↓↓↓

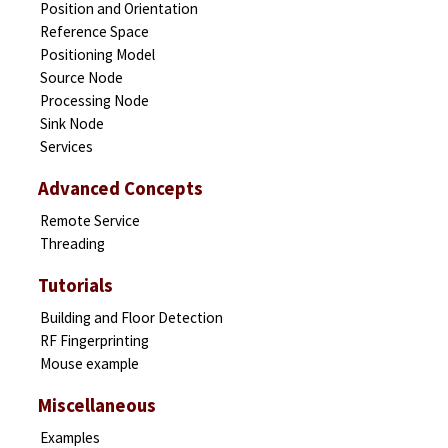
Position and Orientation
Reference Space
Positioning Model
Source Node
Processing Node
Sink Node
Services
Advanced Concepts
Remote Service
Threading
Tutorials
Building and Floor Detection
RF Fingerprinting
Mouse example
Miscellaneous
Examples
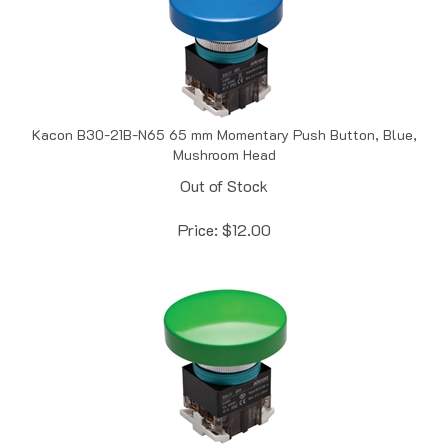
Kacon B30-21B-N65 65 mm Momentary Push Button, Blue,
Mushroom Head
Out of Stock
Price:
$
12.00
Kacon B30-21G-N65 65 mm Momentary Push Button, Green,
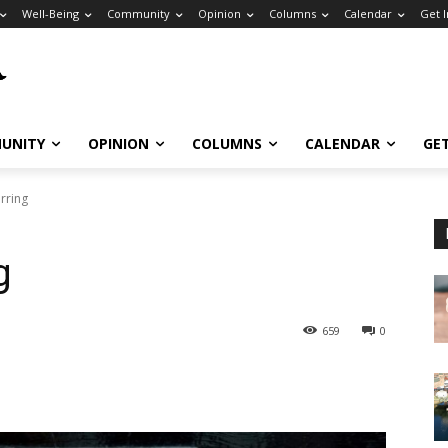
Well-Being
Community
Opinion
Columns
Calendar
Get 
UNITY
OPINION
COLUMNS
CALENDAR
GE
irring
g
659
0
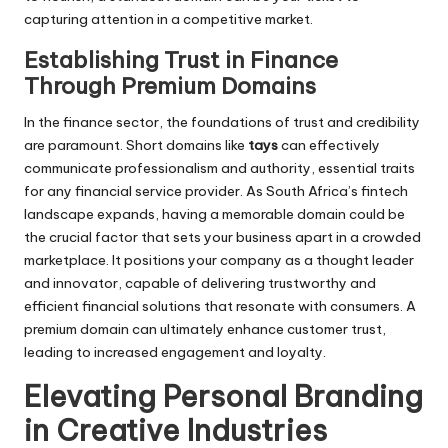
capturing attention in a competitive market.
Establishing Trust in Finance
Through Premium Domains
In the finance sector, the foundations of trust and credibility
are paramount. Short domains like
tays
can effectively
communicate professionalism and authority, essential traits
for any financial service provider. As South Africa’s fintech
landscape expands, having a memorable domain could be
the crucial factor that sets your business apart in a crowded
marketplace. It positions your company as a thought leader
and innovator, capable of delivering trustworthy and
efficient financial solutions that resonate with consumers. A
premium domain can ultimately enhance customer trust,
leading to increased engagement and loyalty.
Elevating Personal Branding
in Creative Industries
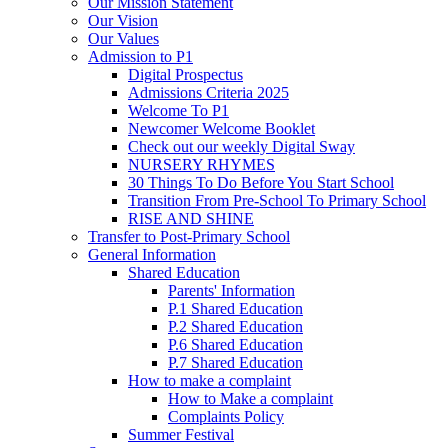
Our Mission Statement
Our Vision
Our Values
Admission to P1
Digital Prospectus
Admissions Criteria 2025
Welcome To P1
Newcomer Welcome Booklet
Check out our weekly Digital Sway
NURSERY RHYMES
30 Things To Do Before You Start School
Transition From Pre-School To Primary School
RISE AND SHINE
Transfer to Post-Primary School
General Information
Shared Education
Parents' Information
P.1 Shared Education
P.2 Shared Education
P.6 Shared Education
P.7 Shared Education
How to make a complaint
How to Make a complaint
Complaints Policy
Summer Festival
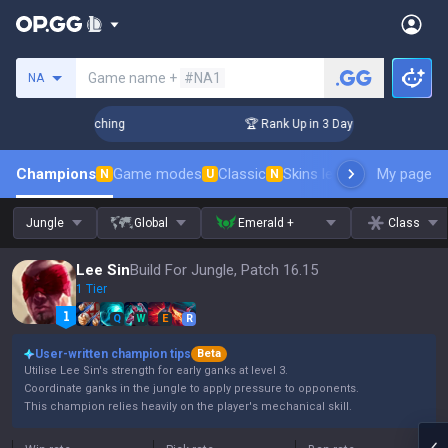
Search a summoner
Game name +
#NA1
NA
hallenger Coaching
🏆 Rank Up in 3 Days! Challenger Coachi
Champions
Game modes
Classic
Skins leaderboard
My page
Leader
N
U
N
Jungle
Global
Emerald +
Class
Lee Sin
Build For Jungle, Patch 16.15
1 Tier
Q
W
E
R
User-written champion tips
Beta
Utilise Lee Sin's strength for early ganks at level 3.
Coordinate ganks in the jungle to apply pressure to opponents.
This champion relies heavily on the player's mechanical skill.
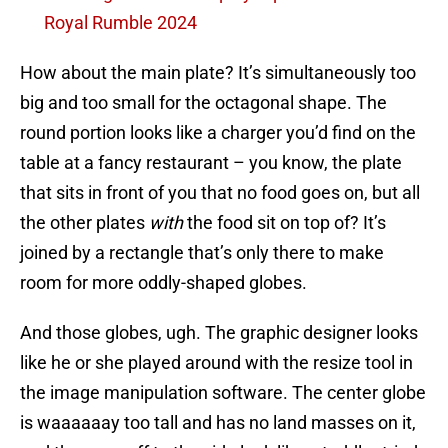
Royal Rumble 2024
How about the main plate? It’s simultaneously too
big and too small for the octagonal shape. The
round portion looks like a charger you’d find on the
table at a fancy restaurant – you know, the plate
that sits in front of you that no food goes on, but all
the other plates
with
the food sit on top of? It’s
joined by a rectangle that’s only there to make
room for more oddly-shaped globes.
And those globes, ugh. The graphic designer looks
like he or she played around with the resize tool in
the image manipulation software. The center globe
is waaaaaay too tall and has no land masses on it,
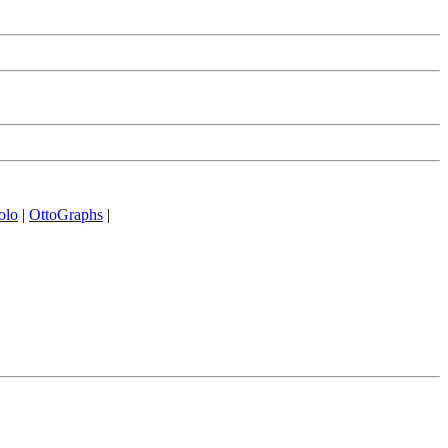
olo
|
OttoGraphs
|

↑↑↑

■ HOW TO COMPLETE THIS TASK ■
In copying the material, drop all pictures and keep everything else identical.

■ RESULT FOR THIS TASK ■
Position and Orientation
Reference Space
Positioning Model
Source Node
Processing Node
Sink Node
Services
Advanced Concepts
Remote Service
Threading
Tutorials
Building and Floor Detection
RF Fingerprinting
Mouse example
Miscellaneous
Examples
Kacon B30-21B-N65 65 mm Momentary Push Button, Blue,
Mushroom Head
Out of Stock
Price:
$
12.00
Kacon B30-21G-N65 65 mm Momentary Push Button, Green,
Well-Being
Community
Opinion
Columns
Calendar
Get 
UNITY
OPINION
COLUMNS
CALENDAR
GE
irring
g
659
0
capturing attention in a competitive market.
Establishing Trust in Finance
Through Premium Domains
In the finance sector, the foundations of trust and credibility
are paramount. Short domains like
tays
can effectively
communicate professionalism and authority, essential traits
for any financial service provider. As South Africa’s fintech
landscape expands, having a memorable domain could be
the crucial factor that sets your business apart in a crowded
marketplace. It positions your company as a thought leader
and innovator, capable of delivering trustworthy and
efficient financial solutions that resonate with consumers. A
premium domain can ultimately enhance customer trust,
leading to increased engagement and loyalty.
Elevating Personal Branding
in Creative Industries
Our Mission Statement
Our Vision
Our Values
Admission to P1
Digital Prospectus
Admissions Criteria 2025
Welcome To P1
Newcomer Welcome Booklet
Check out our weekly Digital Sway
NURSERY RHYMES
30 Things To Do Before You Start School
Transition From Pre-School To Primary School
RISE AND SHINE
Transfer to Post-Primary School
General Information
Shared Education
Parents' Information
P.1 Shared Education
P.2 Shared Education
P.6 Shared Education
P.7 Shared Education
How to make a complaint
How to Make a complaint
Complaints Policy
Summer Festival
Search a summoner
Game name +
#NA1
NA
hallenger Coaching
🏆 Rank Up in 3 Days! Challenger Coachi
Champions
Game modes
Classic
Skins leaderboard
My page
Leader
N
U
N
Jungle
Global
Emerald +
Class
Lee Sin
Build For Jungle, Patch 16.15
1 Tier
Q
W
E
R
User-written champion tips
Beta
Utilise Lee Sin's strength for early ganks at level 3.
Coordinate ganks in the jungle to apply pressure to opponents.
This champion relies heavily on the player's mechanical skill.
Royal Rumble 2024
How about the main plate? It’s simultaneously too
big and too small for the octagonal shape. The
round portion looks like a charger you’d find on the
table at a fancy restaurant – you know, the plate
that sits in front of you that no food goes on, but all
the other plates
with
the food sit on top of? It’s
joined by a rectangle that’s only there to make
room for more oddly-shaped globes.
And those globes, ugh. The graphic designer looks
like he or she played around with the resize tool in
the image manipulation software. The center globe
is waaaaaay too tall and has no land masses on it,
olo
|
OttoGraphs
|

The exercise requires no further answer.